# READING TEXT:

Negotiations to resume in Colombia
BY SOLEDAD GALIANA
The Colombian government and FARC guerrillas have agreed to continue with the peace process, averting a threatened army offensive hours before a midnight deadline on Sunday 20 January. "Today, we have something we have never had before," Colombian President Andrˇs Pastrana said in an address on Sunday night, referring to a timetable with specific dates and themes to be resolved by the negotiators. During his speech, Pastrana also announced that the demilitarised zone where government and guerrilla are holding their negotiations would remain until 10 April, when the government would have to decide if it is to be renewed.
In a 12-point statement read by the government's peace commissioner, Camilo Gomez, and FARC senior commander Raul Reyes, the two sides announced they will "immediately" launch talks aimed at creating the conditions that would allow for the signing of a ceasefire agreement by 7 April.
FARC also agreed to study an end to rebel roadside kidnappings while the government committed itself to make some efforts to crack down on right-wing paramilitaries.
President Pastrana, under pressure by those sectors opposed to the peace process inside and outside Colombia - namely, the Colombian military and the US government - to put an end to the process that began three years ago, had said he would order troops to take back the demilitarised area he ceded to the 17,000-member FARC for talks unless the rebels agreed to a ceasefire schedule.
Agreement was reached after more than eight hours of meetings, deep in the rebel safe haven, in which diplomats from ten countries and representatives of the United Nations and the Vatican participated as facilitators.
To keep negotiations on track, the two sides agreed to establish an international commission to mediate disagreements and monitor each side's compliance with promises made at the peace table. In addition, Colombia's political parties - including all candidates for this year's presidential elections - and civic leaders will be invited to the peace talks over the next few weeks to participate in what promise to be turbulent negotiations.

# DATASET CONTENT:
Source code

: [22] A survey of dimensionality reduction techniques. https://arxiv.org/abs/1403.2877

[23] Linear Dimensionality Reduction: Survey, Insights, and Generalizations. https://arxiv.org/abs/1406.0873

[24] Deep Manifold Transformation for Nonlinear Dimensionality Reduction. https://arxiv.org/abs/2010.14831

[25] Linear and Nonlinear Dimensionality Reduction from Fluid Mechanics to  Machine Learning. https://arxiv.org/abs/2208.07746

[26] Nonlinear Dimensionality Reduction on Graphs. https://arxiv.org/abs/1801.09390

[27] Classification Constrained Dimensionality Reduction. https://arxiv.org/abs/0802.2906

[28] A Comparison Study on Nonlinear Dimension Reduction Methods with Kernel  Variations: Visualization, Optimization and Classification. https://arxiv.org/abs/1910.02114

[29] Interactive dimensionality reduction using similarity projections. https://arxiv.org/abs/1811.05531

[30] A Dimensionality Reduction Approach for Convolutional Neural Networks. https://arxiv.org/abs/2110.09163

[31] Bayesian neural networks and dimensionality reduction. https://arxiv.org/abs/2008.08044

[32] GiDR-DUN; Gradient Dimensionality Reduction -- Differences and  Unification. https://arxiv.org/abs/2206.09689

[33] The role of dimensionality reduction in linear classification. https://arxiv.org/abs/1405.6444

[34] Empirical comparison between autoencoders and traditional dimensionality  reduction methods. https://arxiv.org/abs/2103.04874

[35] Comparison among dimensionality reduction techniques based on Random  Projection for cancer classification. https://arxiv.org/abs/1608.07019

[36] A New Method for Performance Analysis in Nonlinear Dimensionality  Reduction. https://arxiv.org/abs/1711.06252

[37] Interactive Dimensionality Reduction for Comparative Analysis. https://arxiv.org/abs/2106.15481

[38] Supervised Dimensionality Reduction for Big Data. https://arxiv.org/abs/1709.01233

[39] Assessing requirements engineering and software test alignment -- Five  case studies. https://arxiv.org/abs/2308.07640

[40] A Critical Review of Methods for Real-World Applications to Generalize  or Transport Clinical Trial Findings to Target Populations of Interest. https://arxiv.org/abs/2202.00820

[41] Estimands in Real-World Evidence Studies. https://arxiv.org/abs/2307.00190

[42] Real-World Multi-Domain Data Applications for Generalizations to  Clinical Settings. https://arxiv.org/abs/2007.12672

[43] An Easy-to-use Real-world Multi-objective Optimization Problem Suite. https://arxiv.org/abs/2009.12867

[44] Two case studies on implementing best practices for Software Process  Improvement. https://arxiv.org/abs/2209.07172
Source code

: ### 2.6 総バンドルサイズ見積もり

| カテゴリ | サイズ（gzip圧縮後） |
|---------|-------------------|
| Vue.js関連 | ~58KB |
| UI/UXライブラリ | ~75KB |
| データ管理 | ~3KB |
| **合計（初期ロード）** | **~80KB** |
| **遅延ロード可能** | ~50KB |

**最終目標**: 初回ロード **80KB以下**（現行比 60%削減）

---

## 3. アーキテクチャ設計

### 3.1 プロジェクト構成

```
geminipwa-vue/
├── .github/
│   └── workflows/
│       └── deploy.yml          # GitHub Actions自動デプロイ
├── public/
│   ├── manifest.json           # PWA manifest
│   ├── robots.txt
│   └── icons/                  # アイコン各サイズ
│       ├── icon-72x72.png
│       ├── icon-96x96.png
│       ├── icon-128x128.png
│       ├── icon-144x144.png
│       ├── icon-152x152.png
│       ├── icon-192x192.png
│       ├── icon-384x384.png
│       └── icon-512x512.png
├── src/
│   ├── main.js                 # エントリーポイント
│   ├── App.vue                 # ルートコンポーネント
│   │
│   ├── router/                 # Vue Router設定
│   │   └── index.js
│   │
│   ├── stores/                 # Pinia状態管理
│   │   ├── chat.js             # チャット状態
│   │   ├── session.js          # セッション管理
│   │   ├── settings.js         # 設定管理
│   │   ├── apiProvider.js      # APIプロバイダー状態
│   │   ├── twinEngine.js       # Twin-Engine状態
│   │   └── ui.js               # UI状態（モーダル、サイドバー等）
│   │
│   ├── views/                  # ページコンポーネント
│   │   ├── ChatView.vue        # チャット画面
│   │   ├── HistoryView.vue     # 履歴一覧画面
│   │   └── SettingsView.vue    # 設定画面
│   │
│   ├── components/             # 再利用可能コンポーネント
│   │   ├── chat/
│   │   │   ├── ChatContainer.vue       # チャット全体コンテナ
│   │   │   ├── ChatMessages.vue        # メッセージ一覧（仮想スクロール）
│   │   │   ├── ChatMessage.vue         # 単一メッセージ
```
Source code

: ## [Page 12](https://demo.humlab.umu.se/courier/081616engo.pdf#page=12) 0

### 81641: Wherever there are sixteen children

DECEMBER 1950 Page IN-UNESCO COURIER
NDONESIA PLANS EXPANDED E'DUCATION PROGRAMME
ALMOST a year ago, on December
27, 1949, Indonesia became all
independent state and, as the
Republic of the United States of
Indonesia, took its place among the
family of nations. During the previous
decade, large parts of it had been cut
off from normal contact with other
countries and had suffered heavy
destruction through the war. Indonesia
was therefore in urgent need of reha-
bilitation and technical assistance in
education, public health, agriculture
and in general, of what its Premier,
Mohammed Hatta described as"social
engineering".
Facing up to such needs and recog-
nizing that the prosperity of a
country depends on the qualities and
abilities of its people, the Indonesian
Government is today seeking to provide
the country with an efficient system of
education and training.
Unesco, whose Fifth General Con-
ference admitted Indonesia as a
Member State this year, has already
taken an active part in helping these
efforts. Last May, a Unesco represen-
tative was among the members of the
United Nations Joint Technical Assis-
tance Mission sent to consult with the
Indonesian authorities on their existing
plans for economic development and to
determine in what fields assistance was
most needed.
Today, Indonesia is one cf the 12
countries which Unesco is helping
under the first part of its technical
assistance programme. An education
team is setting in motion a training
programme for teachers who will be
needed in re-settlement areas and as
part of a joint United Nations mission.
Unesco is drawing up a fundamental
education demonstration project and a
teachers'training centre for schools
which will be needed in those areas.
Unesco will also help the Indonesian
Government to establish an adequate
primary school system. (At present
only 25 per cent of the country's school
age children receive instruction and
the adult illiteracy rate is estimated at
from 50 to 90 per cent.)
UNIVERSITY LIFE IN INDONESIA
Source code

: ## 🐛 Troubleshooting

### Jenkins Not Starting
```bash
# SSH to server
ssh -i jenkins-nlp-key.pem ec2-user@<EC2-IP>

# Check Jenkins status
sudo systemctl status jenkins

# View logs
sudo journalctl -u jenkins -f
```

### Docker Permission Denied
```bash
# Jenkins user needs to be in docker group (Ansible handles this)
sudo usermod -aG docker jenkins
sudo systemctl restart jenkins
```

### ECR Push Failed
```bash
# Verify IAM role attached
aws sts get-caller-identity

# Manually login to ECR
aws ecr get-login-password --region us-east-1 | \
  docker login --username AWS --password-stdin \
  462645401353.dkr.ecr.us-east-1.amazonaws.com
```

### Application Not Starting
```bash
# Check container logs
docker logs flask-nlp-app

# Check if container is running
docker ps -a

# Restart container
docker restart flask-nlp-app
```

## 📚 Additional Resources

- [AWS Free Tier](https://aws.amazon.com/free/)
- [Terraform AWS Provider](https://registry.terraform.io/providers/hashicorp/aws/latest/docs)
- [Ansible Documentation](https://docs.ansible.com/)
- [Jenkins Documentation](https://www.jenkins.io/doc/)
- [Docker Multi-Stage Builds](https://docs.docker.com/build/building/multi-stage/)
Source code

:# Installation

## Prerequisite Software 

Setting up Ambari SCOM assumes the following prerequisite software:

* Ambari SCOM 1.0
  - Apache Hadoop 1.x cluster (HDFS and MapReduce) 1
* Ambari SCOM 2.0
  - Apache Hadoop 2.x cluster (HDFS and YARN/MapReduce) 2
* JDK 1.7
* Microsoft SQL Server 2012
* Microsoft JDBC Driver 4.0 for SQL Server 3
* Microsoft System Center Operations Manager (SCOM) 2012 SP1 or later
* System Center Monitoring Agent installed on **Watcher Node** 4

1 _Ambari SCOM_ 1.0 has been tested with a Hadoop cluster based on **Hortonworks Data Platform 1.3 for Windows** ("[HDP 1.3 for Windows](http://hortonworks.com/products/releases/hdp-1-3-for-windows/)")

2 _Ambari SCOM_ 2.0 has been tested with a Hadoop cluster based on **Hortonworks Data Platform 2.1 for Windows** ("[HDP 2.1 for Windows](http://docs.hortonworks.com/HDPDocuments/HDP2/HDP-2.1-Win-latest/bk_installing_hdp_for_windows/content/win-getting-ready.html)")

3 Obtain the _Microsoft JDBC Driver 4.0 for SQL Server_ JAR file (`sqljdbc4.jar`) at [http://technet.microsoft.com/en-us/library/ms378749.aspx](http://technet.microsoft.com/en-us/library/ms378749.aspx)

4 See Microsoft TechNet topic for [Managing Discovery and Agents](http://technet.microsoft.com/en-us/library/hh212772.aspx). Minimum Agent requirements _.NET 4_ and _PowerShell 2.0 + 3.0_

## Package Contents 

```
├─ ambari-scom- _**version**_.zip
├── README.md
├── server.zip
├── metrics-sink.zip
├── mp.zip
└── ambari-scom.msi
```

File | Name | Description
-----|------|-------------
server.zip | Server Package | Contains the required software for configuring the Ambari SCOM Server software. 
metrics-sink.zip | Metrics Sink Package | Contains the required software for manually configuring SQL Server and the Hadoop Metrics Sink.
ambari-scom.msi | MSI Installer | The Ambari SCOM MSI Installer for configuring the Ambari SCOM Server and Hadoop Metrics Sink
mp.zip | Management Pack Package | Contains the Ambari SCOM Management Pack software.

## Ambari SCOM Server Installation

# APPLY WHAT YOU READ:
**1.** Set down, word for word, the stretch of the Colombia peace talks article from "In a 12-point" through "a ceasefire schedule.".
**2.** Name every calendar date given in the Colombia peace talks article, in the order they appear.
**3.** According to the Colombia peace talks article, how many members does FARC have?

# ANSWERS:
**1.**
In a 12-point statement read by the government's peace commissioner, Camilo Gomez, and FARC senior commander Raul Reyes, the two sides announced they will "immediately" launch talks aimed at creating the conditions that would allow for the signing of a ceasefire agreement by 7 April.
FARC also agreed to study an end to rebel roadside kidnappings while the government committed itself to make some efforts to crack down on right-wing paramilitaries.
President Pastrana, under pressure by those sectors opposed to the peace process inside and outside Colombia - namely, the Colombian military and the US government - to put an end to the process that began three years ago, had said he would order troops to take back the demilitarised area he ceded to the 17,000-member FARC for talks unless the rebels agreed to a ceasefire schedule.

**2.**
Sunday 20 January
10 April
7 April

**3.** 17,000